Aim of the exercise. What lines in the listing below hold the string "openstack"? Please copy them out.

Given records.
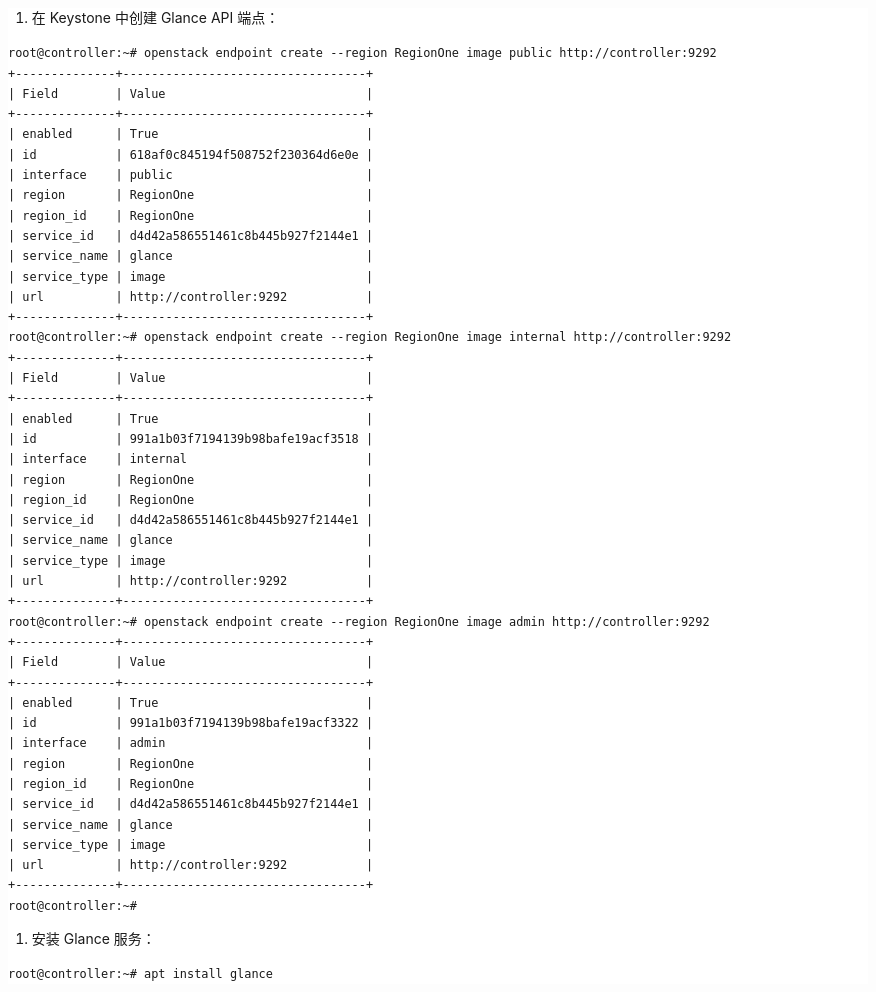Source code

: 1.  在 Keystone 中创建 Glance API 端点：

```
root@controller:~# openstack endpoint create --region RegionOne image public http://controller:9292
+--------------+----------------------------------+
| Field        | Value                            |
+--------------+----------------------------------+
| enabled      | True                             |
| id           | 618af0c845194f508752f230364d6e0e |
| interface    | public                           |
| region       | RegionOne                        |
| region_id    | RegionOne                        |
| service_id   | d4d42a586551461c8b445b927f2144e1 |
| service_name | glance                           |
| service_type | image                            |
| url          | http://controller:9292           |
+--------------+----------------------------------+
root@controller:~# openstack endpoint create --region RegionOne image internal http://controller:9292
+--------------+----------------------------------+
| Field        | Value                            |
+--------------+----------------------------------+
| enabled      | True                             |
| id           | 991a1b03f7194139b98bafe19acf3518 |
| interface    | internal                         |
| region       | RegionOne                        |
| region_id    | RegionOne                        |
| service_id   | d4d42a586551461c8b445b927f2144e1 |
| service_name | glance                           |
| service_type | image                            |
| url          | http://controller:9292           |
+--------------+----------------------------------+
root@controller:~# openstack endpoint create --region RegionOne image admin http://controller:9292
+--------------+----------------------------------+
| Field        | Value                            |
+--------------+----------------------------------+
| enabled      | True                             |
| id           | 991a1b03f7194139b98bafe19acf3322 |
| interface    | admin                            |
| region       | RegionOne                        |
| region_id    | RegionOne                        |
| service_id   | d4d42a586551461c8b445b927f2144e1 |
| service_name | glance                           |
| service_type | image                            |
| url          | http://controller:9292           |
+--------------+----------------------------------+
root@controller:~# 

```

1.  安装 Glance 服务：

```
root@controller:~# apt install glance

```
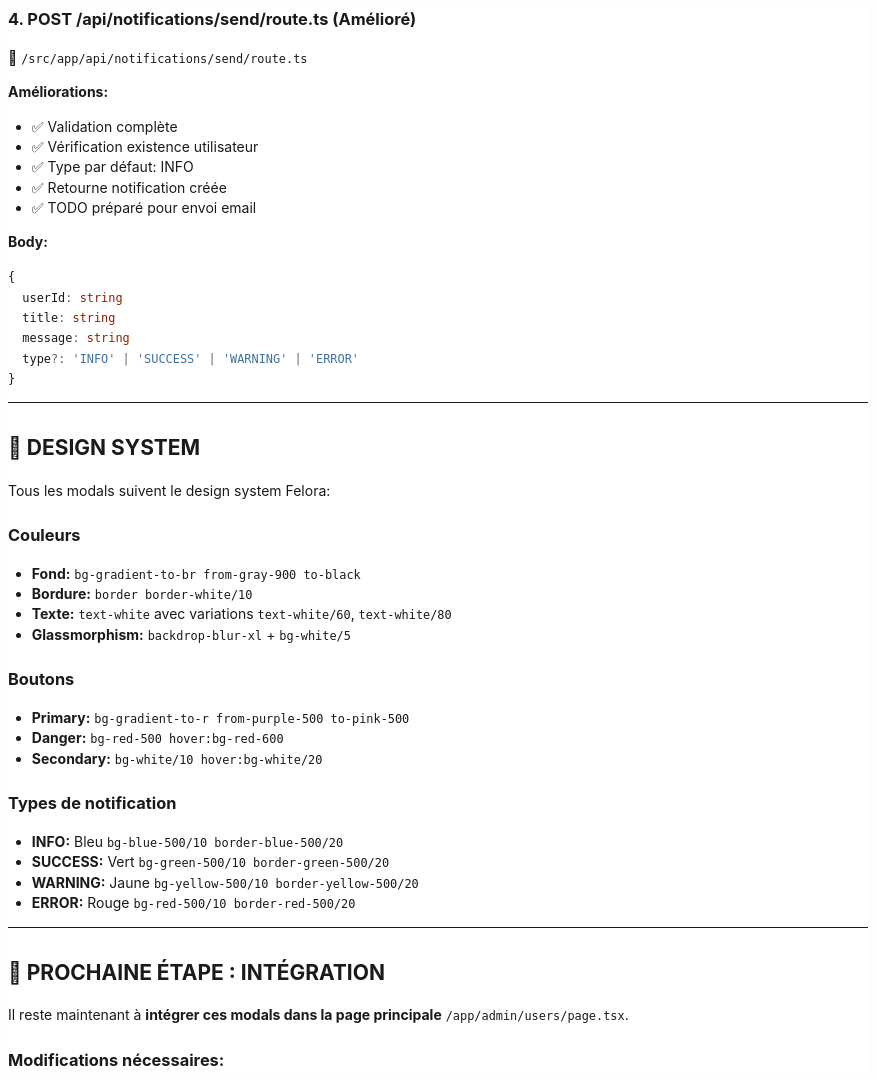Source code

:### 4. **POST /api/notifications/send/route.ts** (Amélioré)
📍 `/src/app/api/notifications/send/route.ts`

**Améliorations:**
- ✅ Validation complète
- ✅ Vérification existence utilisateur
- ✅ Type par défaut: INFO
- ✅ Retourne notification créée
- ✅ TODO préparé pour envoi email

**Body:**
```typescript
{
  userId: string
  title: string
  message: string
  type?: 'INFO' | 'SUCCESS' | 'WARNING' | 'ERROR'
}
```

---

## 🎨 DESIGN SYSTEM

Tous les modals suivent le design system Felora:

### Couleurs
- **Fond:** `bg-gradient-to-br from-gray-900 to-black`
- **Bordure:** `border border-white/10`
- **Texte:** `text-white` avec variations `text-white/60`, `text-white/80`
- **Glassmorphism:** `backdrop-blur-xl` + `bg-white/5`

### Boutons
- **Primary:** `bg-gradient-to-r from-purple-500 to-pink-500`
- **Danger:** `bg-red-500 hover:bg-red-600`
- **Secondary:** `bg-white/10 hover:bg-white/20`

### Types de notification
- **INFO:** Bleu `bg-blue-500/10 border-blue-500/20`
- **SUCCESS:** Vert `bg-green-500/10 border-green-500/20`
- **WARNING:** Jaune `bg-yellow-500/10 border-yellow-500/20`
- **ERROR:** Rouge `bg-red-500/10 border-red-500/20`

---

## 🔄 PROCHAINE ÉTAPE : INTÉGRATION

Il reste maintenant à **intégrer ces modals dans la page principale** `/app/admin/users/page.tsx`.

### Modifications nécessaires:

Exercise output.
root@controller:~# openstack endpoint create --region RegionOne image public http://controller:9292
root@controller:~# openstack endpoint create --region RegionOne image internal http://controller:9292
root@controller:~# openstack endpoint create --region RegionOne image admin http://controller:9292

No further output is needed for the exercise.